The Brotherhood Tree, a massive redwood in Klamath, California, is host to a complex wildlife habitat and its canopy is full of surprises for those who venture aloft. Bats flutter out into the faces of climbers and hundreds of birds circle territorially above.
For Jake Milarch, who oversees tree propagation at the Archangel Ancient Tree Archive, it's the perfect place to clip samples of the tree, small enough to fit into the palm of his hand.
"There's different hormones at the top of these trees," he says. "What we hope to get when we propagate or clone a champion tree is the exact genetics of that tree. It's proven itself over time, that it can deal with adverse conditions."
He'll take these plant samples back to their Michigan warehouse to clone and grow them.
Archangel Ancient Tree Archive, an organization that advocates reforestation as a solution to global warming, is the brainchild of Jake's father David, a third-generation tree farmer. A rebel for most of his life, David is on a mission to save the world by planting trees.
Archangel clones champion trees, the biggest and tallest of their species, to preserve their genetics and to combat climate change. On this expedition, the team is cloning The Brotherhood Tree, a tree they estimate to be 1000 years old, starting its life sometime in the Middle Ages.
300 feet is a long way up, at almost 28 stories, it's a modest skyscraper. Jake Milarch is a certified arborist who started climbing trees at a young age. He gets to the top of the Brotherhood Tree assisted by Damien Carré of Expedition Old Growth, a specialist at adventure tree climbing and a partner of Archangel.

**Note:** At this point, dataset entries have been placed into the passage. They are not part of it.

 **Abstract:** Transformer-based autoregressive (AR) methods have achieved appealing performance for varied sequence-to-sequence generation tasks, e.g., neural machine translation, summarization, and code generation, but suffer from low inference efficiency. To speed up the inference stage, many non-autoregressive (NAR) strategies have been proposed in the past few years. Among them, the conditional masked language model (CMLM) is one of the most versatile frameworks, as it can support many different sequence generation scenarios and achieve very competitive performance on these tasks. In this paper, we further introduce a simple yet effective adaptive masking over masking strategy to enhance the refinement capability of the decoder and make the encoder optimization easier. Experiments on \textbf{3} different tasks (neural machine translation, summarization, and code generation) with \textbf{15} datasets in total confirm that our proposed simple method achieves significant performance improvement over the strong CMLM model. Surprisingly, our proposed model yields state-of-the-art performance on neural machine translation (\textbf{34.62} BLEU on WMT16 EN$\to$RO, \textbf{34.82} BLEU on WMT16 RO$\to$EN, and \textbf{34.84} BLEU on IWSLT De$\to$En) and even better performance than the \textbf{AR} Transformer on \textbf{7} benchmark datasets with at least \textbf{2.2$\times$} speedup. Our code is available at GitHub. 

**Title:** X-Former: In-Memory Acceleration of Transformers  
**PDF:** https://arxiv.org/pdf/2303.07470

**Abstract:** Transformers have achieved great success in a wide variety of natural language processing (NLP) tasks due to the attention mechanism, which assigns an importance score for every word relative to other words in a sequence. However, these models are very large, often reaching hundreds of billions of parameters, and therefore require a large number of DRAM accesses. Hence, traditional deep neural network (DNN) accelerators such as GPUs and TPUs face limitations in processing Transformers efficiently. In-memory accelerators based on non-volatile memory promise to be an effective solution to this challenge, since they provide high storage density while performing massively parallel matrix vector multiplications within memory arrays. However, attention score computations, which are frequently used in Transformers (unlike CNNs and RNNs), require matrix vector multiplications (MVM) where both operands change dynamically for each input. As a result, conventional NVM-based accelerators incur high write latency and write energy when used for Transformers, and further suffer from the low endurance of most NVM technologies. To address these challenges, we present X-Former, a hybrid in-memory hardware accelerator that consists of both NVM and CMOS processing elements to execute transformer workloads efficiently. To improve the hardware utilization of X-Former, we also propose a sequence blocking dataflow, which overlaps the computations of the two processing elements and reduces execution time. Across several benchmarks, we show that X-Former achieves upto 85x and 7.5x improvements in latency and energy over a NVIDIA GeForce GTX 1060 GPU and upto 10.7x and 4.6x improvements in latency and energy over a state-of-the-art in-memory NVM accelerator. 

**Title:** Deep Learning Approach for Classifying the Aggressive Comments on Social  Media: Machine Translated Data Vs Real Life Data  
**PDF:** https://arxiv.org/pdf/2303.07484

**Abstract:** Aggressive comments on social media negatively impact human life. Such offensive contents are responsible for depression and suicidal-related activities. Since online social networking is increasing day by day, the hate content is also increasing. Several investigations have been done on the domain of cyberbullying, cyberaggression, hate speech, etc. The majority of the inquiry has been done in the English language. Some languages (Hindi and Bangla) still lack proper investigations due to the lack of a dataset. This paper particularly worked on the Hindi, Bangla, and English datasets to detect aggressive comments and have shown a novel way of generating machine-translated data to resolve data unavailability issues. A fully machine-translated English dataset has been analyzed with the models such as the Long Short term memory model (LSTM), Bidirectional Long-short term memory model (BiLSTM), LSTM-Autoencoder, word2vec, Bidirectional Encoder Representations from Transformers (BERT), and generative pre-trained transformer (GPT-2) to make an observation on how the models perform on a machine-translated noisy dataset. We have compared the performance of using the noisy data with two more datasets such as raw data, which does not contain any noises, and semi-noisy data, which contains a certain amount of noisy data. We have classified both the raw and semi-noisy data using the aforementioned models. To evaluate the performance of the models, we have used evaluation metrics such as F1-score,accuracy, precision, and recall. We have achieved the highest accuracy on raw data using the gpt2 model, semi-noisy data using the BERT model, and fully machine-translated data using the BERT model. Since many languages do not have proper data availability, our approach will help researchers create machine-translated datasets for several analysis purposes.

"What they're doing is what I want to be part of," Carré says. "We've been able to pull off some pretty amazing projects that are doing things for the planet." Wearing helmets and harnesses, they pull themselves up with ropes.

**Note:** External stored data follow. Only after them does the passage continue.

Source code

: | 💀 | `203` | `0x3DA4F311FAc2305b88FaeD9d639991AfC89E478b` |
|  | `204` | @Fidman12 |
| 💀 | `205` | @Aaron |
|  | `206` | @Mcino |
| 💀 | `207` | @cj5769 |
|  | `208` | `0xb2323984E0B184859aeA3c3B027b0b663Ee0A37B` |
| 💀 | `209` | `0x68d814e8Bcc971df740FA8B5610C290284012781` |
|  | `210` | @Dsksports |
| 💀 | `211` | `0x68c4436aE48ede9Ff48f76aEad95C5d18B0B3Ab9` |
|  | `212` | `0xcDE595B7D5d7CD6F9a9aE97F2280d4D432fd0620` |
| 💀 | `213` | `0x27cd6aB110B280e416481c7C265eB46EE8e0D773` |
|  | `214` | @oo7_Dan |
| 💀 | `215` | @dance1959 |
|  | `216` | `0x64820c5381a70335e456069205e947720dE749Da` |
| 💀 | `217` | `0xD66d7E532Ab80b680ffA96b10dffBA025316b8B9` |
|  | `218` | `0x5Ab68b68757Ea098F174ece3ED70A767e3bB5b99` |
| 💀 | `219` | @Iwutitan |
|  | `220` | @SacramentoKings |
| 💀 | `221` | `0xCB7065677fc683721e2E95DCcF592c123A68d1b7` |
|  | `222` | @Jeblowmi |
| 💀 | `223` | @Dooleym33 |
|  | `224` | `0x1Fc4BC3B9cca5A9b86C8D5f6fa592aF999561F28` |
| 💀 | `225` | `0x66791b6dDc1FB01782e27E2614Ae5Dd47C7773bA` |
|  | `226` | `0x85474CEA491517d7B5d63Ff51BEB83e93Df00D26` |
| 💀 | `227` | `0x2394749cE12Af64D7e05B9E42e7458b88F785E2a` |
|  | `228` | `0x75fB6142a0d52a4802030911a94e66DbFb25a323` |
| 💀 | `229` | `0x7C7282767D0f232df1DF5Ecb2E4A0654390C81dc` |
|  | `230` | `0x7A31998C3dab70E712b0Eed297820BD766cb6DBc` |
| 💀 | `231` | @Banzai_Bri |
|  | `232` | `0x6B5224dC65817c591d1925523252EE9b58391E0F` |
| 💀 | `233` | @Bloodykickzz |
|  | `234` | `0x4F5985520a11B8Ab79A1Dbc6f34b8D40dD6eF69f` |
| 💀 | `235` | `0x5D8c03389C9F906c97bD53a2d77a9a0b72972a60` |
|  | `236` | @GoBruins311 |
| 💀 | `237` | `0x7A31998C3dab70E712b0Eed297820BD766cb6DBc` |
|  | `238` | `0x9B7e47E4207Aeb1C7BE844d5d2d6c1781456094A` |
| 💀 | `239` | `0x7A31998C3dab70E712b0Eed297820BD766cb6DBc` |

"We'll probably take a couple hundred samples," he says. "Then once we have that basic genetic material captured in our laboratory, there's really no need to come back to this tree."
The Milarchs plan to use these clones to supplement and strengthen depleted redwood forests and even migrate them as climate change begins to affect the trees in their natural habitats. They've already planted coast redwoods in the Presidio in San Francisco and have plans for these clones to be planted all over the world.

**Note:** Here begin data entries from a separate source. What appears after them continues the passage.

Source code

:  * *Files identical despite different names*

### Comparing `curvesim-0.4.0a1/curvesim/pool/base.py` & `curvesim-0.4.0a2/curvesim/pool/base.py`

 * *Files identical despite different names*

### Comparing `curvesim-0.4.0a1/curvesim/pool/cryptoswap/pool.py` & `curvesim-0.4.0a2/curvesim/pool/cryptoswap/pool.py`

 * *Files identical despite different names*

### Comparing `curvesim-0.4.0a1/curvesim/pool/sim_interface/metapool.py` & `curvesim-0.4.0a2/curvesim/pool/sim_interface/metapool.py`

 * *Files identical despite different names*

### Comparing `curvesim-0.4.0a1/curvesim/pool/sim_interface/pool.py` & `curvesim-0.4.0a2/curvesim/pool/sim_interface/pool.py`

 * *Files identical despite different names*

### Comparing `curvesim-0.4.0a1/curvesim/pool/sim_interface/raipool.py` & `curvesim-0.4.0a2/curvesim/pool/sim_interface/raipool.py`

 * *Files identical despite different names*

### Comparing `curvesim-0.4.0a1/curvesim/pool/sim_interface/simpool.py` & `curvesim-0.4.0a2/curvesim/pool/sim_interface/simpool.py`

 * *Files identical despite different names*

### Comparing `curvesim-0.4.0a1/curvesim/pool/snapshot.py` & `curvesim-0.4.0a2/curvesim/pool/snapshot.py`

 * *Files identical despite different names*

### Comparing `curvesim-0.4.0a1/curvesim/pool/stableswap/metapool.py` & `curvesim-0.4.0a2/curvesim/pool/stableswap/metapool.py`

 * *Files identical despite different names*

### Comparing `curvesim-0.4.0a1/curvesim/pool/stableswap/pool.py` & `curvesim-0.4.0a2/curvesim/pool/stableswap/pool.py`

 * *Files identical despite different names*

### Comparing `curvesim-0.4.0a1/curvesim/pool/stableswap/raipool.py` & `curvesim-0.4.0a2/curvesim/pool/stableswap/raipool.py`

New research published this month in Science Magazine seems to validate the mission of Archangel, suggesting that planting trees could be an effective strategy to help stem climate change. The study recommends planting nearly a billion new hectares of canopy cover around the globe to absorb massive amounts of climate change-fueling carbon — nearly 205 gigatons.
According to a recent study from Humboldt State University and the University of Washington, redwoods sequester more carbon than other forests. Even more so, an old-growth redwood forest supports more biodiversity, sequesters more carbon and has more regenerative properties than younger forests.
The Latin name of a coast redwood is sequoia sempervirens, meaning "forever green" or "forever living," and these trees are capable of living thousands of years. Redwood trees have bark that is thick and full of tannins that make them resistant to insects and fire, so they have few natural foes.
But they have one major problem. Humans.
"It's a beautiful wood," says Steven Meitz, superintendent of Redwood National State Parks, "It’s very resistant to decay and it's very rot-resistant."
The coast redwood forests were decimated in the late 1800s by commercial logging to the extent that only 5 percent of the old growth forest remains. He explains that's the whole reason the park was established.
"Humans were responsible for the reduction in the entire habitat of the coastal redwoods," Meitz says.
The National Park Service has partnered with California State Parks and Save the Redwoods League to try and accelerate regeneration of the titanic trees.
Redwoods Rising is that private-public partnership, hoping to restore the old-growth forests that have been destroyed by logging. They clear out the dense mat of wood on the forest floor from the second growth trees and sell that lumber. The proceeds fund more restoration of the redwoods, thinning some so that others may survive.
Their goal is to put the second growth forest on track to become an old grove. Admittedly it's a long process, but Meitz believes it's necessary to undo the environmental damage done by humans and hopes this will be a generational project.
"At the rate that we're going right now, to get to where they're very thick, it could take thousands of years," Meitz says.
But he adds optimistically, "We're hoping to accelerate that and get it down to hundreds of years."